- Do this -
Rewrite the rows below as a Markdown table with two columns, No. and Line, numbering each line and omitting blank lines.

- Exercise inputs -
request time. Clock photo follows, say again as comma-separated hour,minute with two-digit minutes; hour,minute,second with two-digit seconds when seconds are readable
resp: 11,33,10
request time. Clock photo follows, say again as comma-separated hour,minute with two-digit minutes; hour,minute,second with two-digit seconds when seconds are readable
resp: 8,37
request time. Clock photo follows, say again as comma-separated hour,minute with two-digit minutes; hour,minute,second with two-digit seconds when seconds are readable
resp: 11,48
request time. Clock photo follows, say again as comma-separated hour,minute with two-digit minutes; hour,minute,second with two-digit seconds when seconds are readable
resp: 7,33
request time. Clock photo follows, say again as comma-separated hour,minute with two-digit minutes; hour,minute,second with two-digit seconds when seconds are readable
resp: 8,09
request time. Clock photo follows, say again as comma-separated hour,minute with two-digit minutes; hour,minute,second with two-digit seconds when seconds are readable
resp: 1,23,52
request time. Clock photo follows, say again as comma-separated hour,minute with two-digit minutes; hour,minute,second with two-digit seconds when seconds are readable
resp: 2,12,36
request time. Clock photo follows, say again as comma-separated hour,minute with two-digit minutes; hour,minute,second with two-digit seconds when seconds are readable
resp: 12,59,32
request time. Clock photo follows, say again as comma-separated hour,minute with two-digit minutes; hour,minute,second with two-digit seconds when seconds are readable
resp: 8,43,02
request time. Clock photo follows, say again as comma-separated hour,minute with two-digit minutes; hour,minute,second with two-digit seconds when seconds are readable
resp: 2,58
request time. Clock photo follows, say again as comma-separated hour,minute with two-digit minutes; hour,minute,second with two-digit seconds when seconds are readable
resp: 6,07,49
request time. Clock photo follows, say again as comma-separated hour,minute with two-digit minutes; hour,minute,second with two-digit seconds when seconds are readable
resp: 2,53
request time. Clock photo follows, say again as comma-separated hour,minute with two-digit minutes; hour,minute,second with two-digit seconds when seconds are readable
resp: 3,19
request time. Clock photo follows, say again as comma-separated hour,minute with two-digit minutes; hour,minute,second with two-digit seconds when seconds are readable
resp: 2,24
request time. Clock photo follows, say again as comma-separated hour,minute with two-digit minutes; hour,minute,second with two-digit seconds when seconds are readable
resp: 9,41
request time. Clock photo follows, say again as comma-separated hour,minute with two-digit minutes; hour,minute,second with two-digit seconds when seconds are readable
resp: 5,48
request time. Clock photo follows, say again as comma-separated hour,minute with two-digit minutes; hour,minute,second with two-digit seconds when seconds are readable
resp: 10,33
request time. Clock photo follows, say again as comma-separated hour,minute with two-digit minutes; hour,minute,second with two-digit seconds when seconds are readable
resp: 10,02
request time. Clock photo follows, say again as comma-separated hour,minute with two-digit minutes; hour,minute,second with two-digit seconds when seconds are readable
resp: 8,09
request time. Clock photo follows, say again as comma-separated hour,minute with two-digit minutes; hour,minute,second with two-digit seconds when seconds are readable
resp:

- Written response -
| No. | Line |
|---|---|
| 1 | request time. Clock photo follows, say again as comma-separated hour,minute with two-digit minutes; hour,minute,second with two-digit seconds when seconds are readable |
| 2 | resp: 11,33,10 |
| 3 | request time. Clock photo follows, say again as comma-separated hour,minute with two-digit minutes; hour,minute,second with two-digit seconds when seconds are readable |
| 4 | resp: 8,37 |
| 5 | request time. Clock photo follows, say again as comma-separated hour,minute with two-digit minutes; hour,minute,second with two-digit seconds when seconds are readable |
| 6 | resp: 11,48 |
| 7 | request time. Clock photo follows, say again as comma-separated hour,minute with two-digit minutes; hour,minute,second with two-digit seconds when seconds are readable |
| 8 | resp: 7,33 |
| 9 | request time. Clock photo follows, say again as comma-separated hour,minute with two-digit minutes; hour,minute,second with two-digit seconds when seconds are readable |
| 10 | resp: 8,09 |
| 11 | request time. Clock photo follows, say again as comma-separated hour,minute with two-digit minutes; hour,minute,second with two-digit seconds when seconds are readable |
| 12 | resp: 1,23,52 |
| 13 | request time. Clock photo follows, say again as comma-separated hour,minute with two-digit minutes; hour,minute,second with two-digit seconds when seconds are readable |
| 14 | resp: 2,12,36 |
| 15 | request time. Clock photo follows, say again as comma-separated hour,minute with two-digit minutes; hour,minute,second with two-digit seconds when seconds are readable |
| 16 | resp: 12,59,32 |
| 17 | request time. Clock photo follows, say again as comma-separated hour,minute with two-digit minutes; hour,minute,second with two-digit seconds when seconds are readable |
| 18 | resp: 8,43,02 |
| 19 | request time. Clock photo follows, say again as comma-separated hour,minute with two-digit minutes; hour,minute,second with two-digit seconds when seconds are readable |
| 20 | resp: 2,58 |
| 21 | request time. Clock photo follows, say again as comma-separated hour,minute with two-digit minutes; hour,minute,second with two-digit seconds when seconds are readable |
| 22 | resp: 6,07,49 |
| 23 | request time. Clock photo follows, say again as comma-separated hour,minute with two-digit minutes; hour,minute,second with two-digit seconds when seconds are readable |
| 24 | resp: 2,53 |
| 25 | request time. Clock photo follows, say again as comma-separated hour,minute with two-digit minutes; hour,minute,second with two-digit seconds when seconds are readable |
| 26 | resp: 3,19 |
| 27 | request time. Clock photo follows, say again as comma-separated hour,minute with two-digit minutes; hour,minute,second with two-digit seconds when seconds are readable |
| 28 | resp: 2,24 |
| 29 | request time. Clock photo follows, say again as comma-separated hour,minute with two-digit minutes; hour,minute,second with two-digit seconds when seconds are readable |
| 30 | resp: 9,41 |
| 31 | request time. Clock photo follows, say again as comma-separated hour,minute with two-digit minutes; hour,minute,second with two-digit seconds when seconds are readable |
| 32 | resp: 5,48 |
| 33 | request time. Clock photo follows, say again as comma-separated hour,minute with two-digit minutes; hour,minute,second with two-digit seconds when seconds are readable |
| 34 | resp: 10,33 |
| 35 | request time. Clock photo follows, say again as comma-separated hour,minute with two-digit minutes; hour,minute,second with two-digit seconds when seconds are readable |
| 36 | resp: 10,02 |
| 37 | request time. Clock photo follows, say again as comma-separated hour,minute with two-digit minutes; hour,minute,second with two-digit seconds when seconds are readable |
| 38 | resp: 8,09 |
| 39 | request time. Clock photo follows, say again as comma-separated hour,minute with two-digit minutes; hour,minute,second with two-digit seconds when seconds are readable |
| 40 | resp: |